Church next door to Catacombe di San Sebastiano.

Interesting church interior and only public bathroom for miles.

The entrance of the San Sebastian Catacombs from within its garden.

A garden prayer niche at the catacombs.

One of the many enchanting gates leading to the Appian Way (Antica – ancient part).

It’s amazing to see how people live among the ruins and the ancient villas and gardens of the most ancient of roads in Italy.

“The Mausoleum of Cecilia Metella (not a castle), and is said to have been built in the second half of the 1st century AD”, some steps away from the Catacombs.

Here is an excellent site on Cecilia Metella’s Tomb and the San Sebastiano area of the unchanged Appian Way!

The walk is well worth the effort, very pleasurable on a sunny, warm day.

There are a few scattered cafe restaurants and a playground amid an orange grove.

More palazzo ruins and curiosities among the cypresses.

There are even some museums and art exhibitions featuring the the changing and not so changing face of the Appian Way. There are villas and open gardens to wander in from ancient Roman times.

Shadows of overhanging greenery on ancient and medieval walls.

Behind the gates are private gardens and residences one can only envisage in imagination.

A building on the walk with Ave Maria.

One of the  many beautiful old houses blending the ancient, medieval, Renaissance and modern world. How many families have lived here in all these centuries??

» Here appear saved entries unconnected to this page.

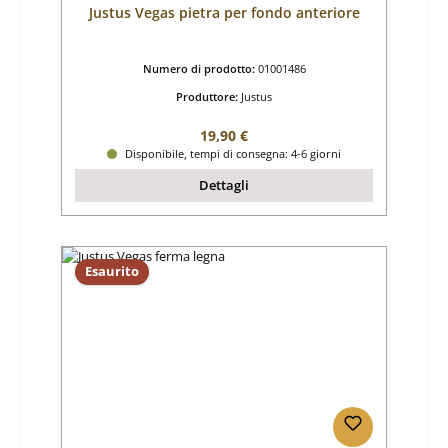
Justus Vegas pietra per fondo anteriore
Numero di prodotto:
01001486
Produttore:
Justus
Prezzo normale:
19,90 €
Disponibile, tempi di consegna: 4-6 giorni
Dettagli
Esaurito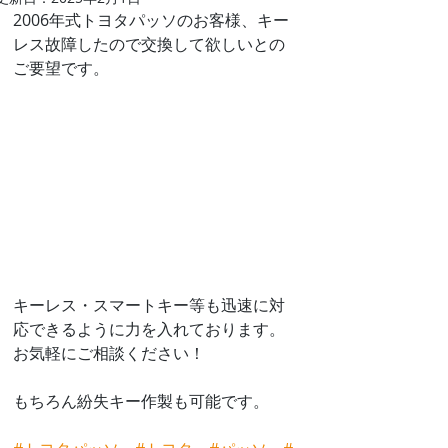
2006年式トヨタパッソのお客様、キー
レス故障したので交換して欲しいとの
ご要望です。
キーレス・スマートキー等も迅速に対
応できるように力を入れております。
お気軽にご相談ください！
もちろん紛失キー作製も可能です。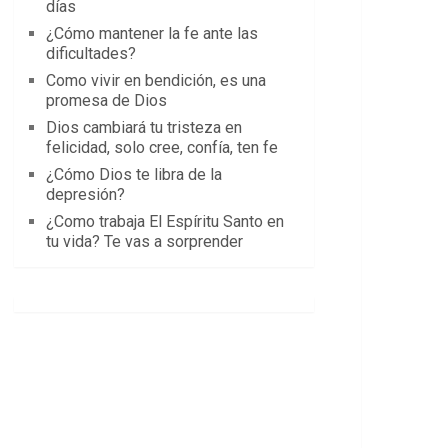
días
¿Cómo mantener la fe ante las
dificultades?
Como vivir en bendición, es una
promesa de Dios
Dios cambiará tu tristeza en
felicidad, solo cree, confía, ten fe
¿Cómo Dios te libra de la
depresión?
¿Como trabaja El Espíritu Santo en
tu vida? Te vas a sorprender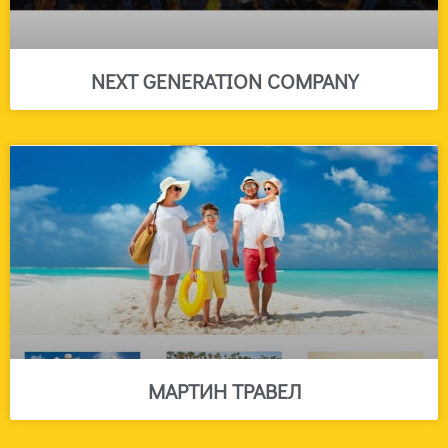
NEXT GENERATION COMPANY
МАРТИН ТРАВЕЛ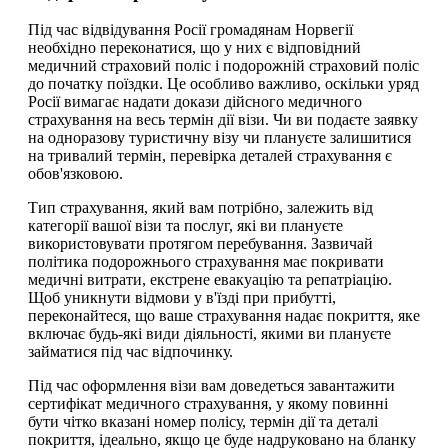
Під час відвідування Росії громадянам Норвегії
необхідно переконатися, що у них є відповідний
медичний страховий поліс і подорожній страховий поліс
до початку поїздки. Це особливо важливо, оскільки уряд
Росії вимагає надати докази дійсного медичного
страхування на весь термін дії візи. Чи ви подаєте заявку
на одноразову туристичну візу чи плануєте залишитися
на тривалий термін, перевірка деталей страхування є
обов'язковою.
Тип страхування, який вам потрібно, залежить від
категорії вашої візи та послуг, які ви плануєте
використовувати протягом перебування. Зазвичай
політика подорожнього страхування має покривати
медичні витрати, екстрене евакуацію та репатріацію.
Щоб уникнути відмови у в'їзді при прибутті,
переконайтеся, що ваше страхування надає покриття, яке
включає будь-які види діяльності, якими ви плануєте
займатися під час відпочинку.
Під час оформлення візи вам доведеться завантажити
сертифікат медичного страхування, у якому повинні
бути чітко вказані номер полісу, термін дії та деталі
покриття, ідеально, якщо це буде надруковано на бланку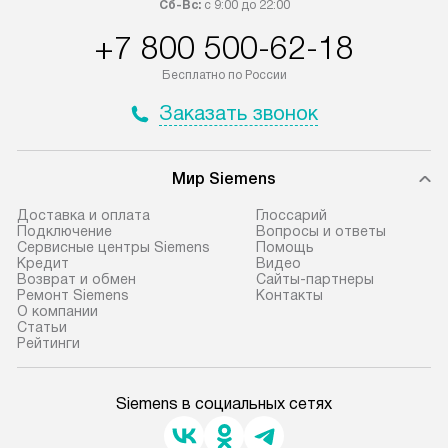
Сб-Вс:
с 9:00 до 22:00
+7 800 500-62-18
Бесплатно по России
Заказать звонок
Мир Siemens
Доставка и оплата
Глоссарий
Подключение
Вопросы и ответы
Сервисные центры Siemens
Помощь
Кредит
Видео
Возврат и обмен
Сайты-партнеры
Ремонт Siemens
Контакты
О компании
Статьи
Рейтинги
Siemens в социальных сетях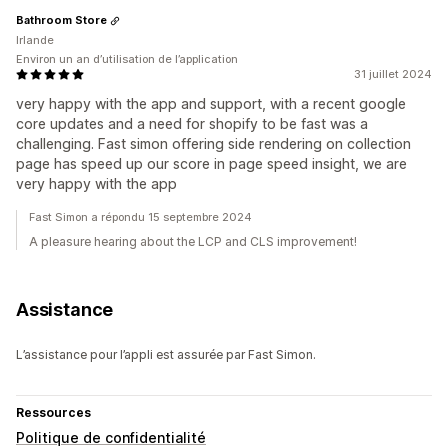
Bathroom Store
Irlande
Environ un an d’utilisation de l’application
31 juillet 2024
very happy with the app and support, with a recent google
core updates and a need for shopify to be fast was a
challenging. Fast simon offering side rendering on collection
page has speed up our score in page speed insight, we are
very happy with the app
Fast Simon a répondu 15 septembre 2024
A pleasure hearing about the LCP and CLS improvement!
Assistance
L’assistance pour l’appli est assurée par Fast Simon.
Ressources
Politique de confidentialité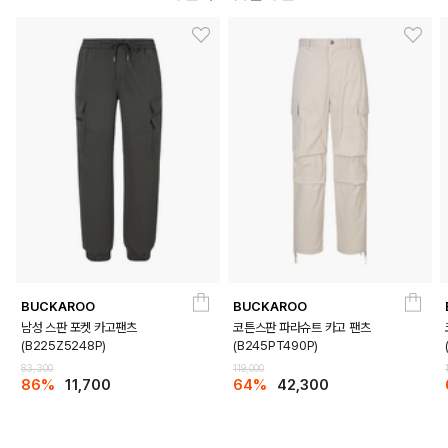
BUCKAROO
BUCKAROO
남성 스판 포켓 카고팬츠
코튼스판 파라슈트 카고 팬츠
(B225Z5248P)
(B245PT490P)
83,300
119,000
86%
11,700
64%
42,300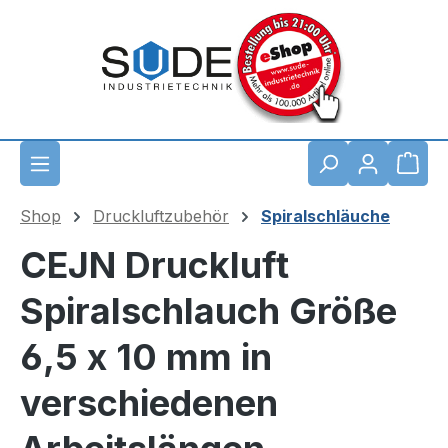
Zum Hauptinhalt springen
Waren
Shop
Druckluftzubehör
Spiralschläuche
CEJN Druckluft
Spiralschlauch Größe
6,5 x 10 mm in
verschiedenen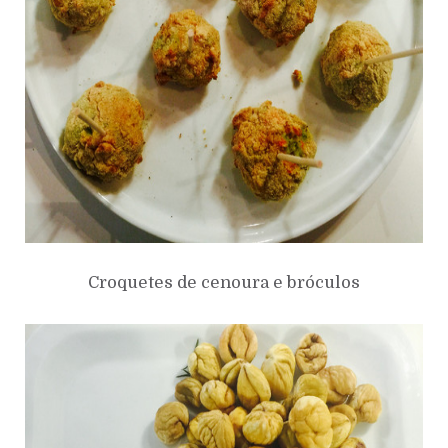
Croquetes de cenoura e bróculos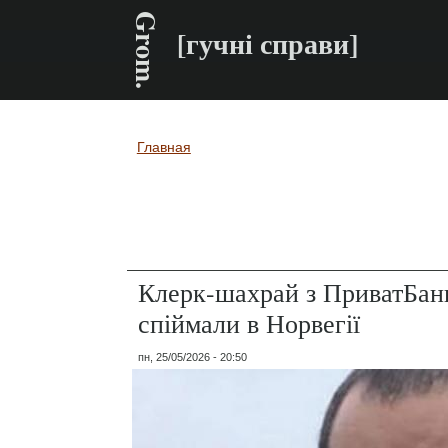
Grom.
[гучні справи]
Главная
Вы здесь
Клерк-шахрай з ПриватБанк
спіймали в Норвегії
пн, 25/05/2026 - 20:50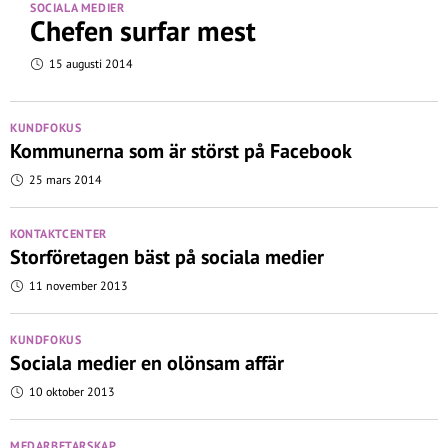
SOCIALA MEDIER
Chefen surfar mest
15 augusti 2014
KUNDFOKUS
Kommunerna som är störst på Facebook
25 mars 2014
KONTAKTCENTER
Storföretagen bäst på sociala medier
11 november 2013
KUNDFOKUS
Sociala medier en olönsam affär
10 oktober 2013
MEDARBETARSKAP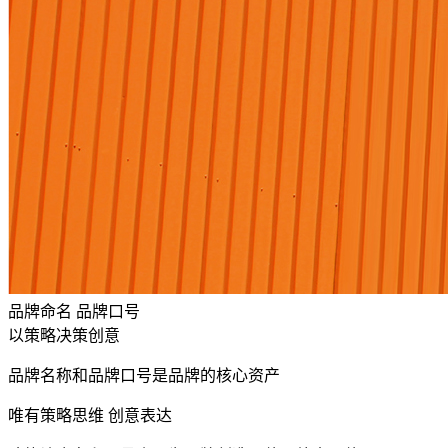
品牌命名 品牌口号
以策略决策创意
品牌名称和品牌口号是品牌的核心资产
唯有策略思维 创意表达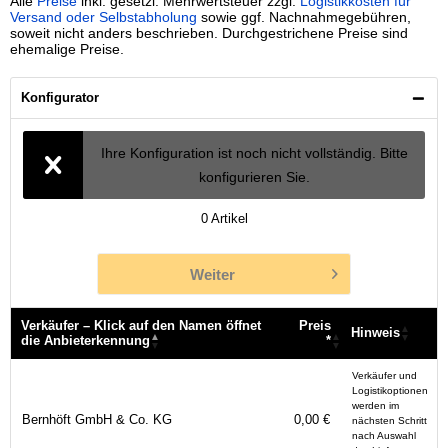
Alle
Preise
inkl. gesetzl. Mehrwertsteuer zzgl.
Logistikkosten für
Versand oder Selbstabholung
sowie ggf. Nachnahmegebühren,
soweit nicht anders beschrieben. Durchgestrichene Preise sind
ehemalige Preise.
Konfigurator
Ihre Konfiguration ist noch nicht vollständig. Bitte
konfigurieren Sie.
0
Artikel
Weiter
Verkäufer – Klick auf den Namen öffnet
Preis
Hinweis
die Anbieterkennung
*
Verkäufer – Klick auf den Namen öffnet
Preis
Hinweis
Verkäufer und
die Anbieterkennung
*
Logistikoptionen
werden im
Bernhöft GmbH & Co. KG
0,00 €
nächsten Schritt
nach Auswahl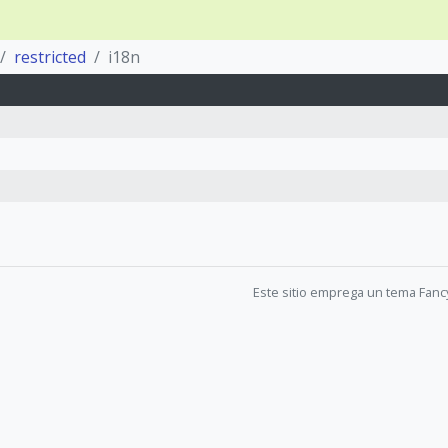
restricted
i18n
Este sitio emprega un tema Fanc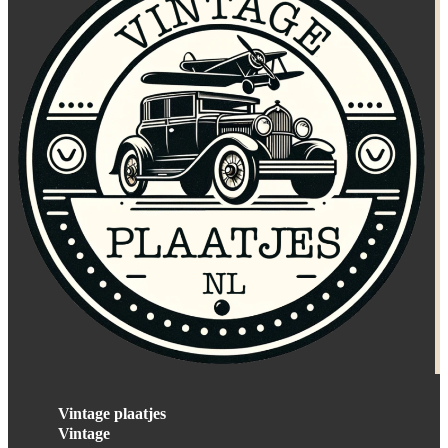
Vintage plaatjes
Vintage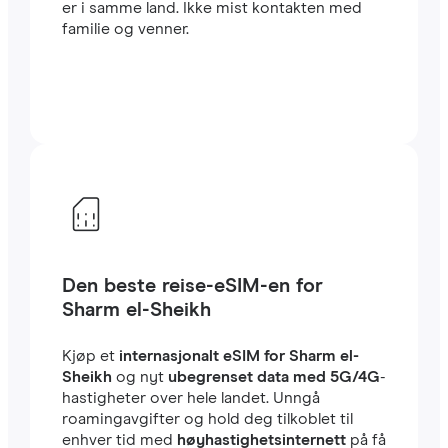
er i samme land. Ikke mist kontakten med
familie og venner.
Den beste reise-eSIM-en for
Sharm el-Sheikh
Kjøp et
internasjonalt eSIM for Sharm el-
Sheikh
og nyt
ubegrenset data med 5G/4G
-
hastigheter over hele landet. Unngå
roamingavgifter og hold deg tilkoblet til
enhver tid med
høyhastighetsinternett
på få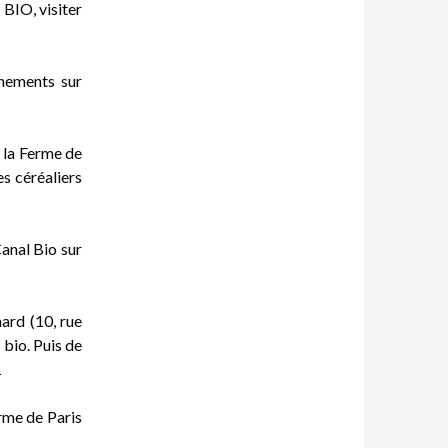
 BIO, visiter
ènements sur
e la Ferme de
es céréaliers
Canal Bio sur
nard (10, rue
bio. Puis de
1
erme de Paris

Chariot wheels and horse drawn carriages formed grooves over the ancient road leading to Rome for thousands of years.

Fallen and broken pieces of ruins and columns and cobblestones worked over centuries into restorations on the Appian Way.

A trattoria along the way. The sign reads Here No-One Ever Dies – read a poem set on the Appian Way and refers to this very “tavern” by Marie Luise Kaschnitz, translated by Alexander Booth.

In Roma, there are so many roads left to travel, so many places to wander. If you find yourself in Rome on a Sunday when the cars are off the road and the weather is pleasant and mild, I cannot stress to you how wonderful a long half-afternoon or afternoon stroll on the Appian Way. Take a bus or taxi to the Catacombs and get out and walk around the grounds and walk along the Appica Antica, taking in the sights and beauty. It’s truly a time machine back to the ancient world and along the pathway of the Grand Old Tour. Many have walked and ridden over these stones and passed under its gates.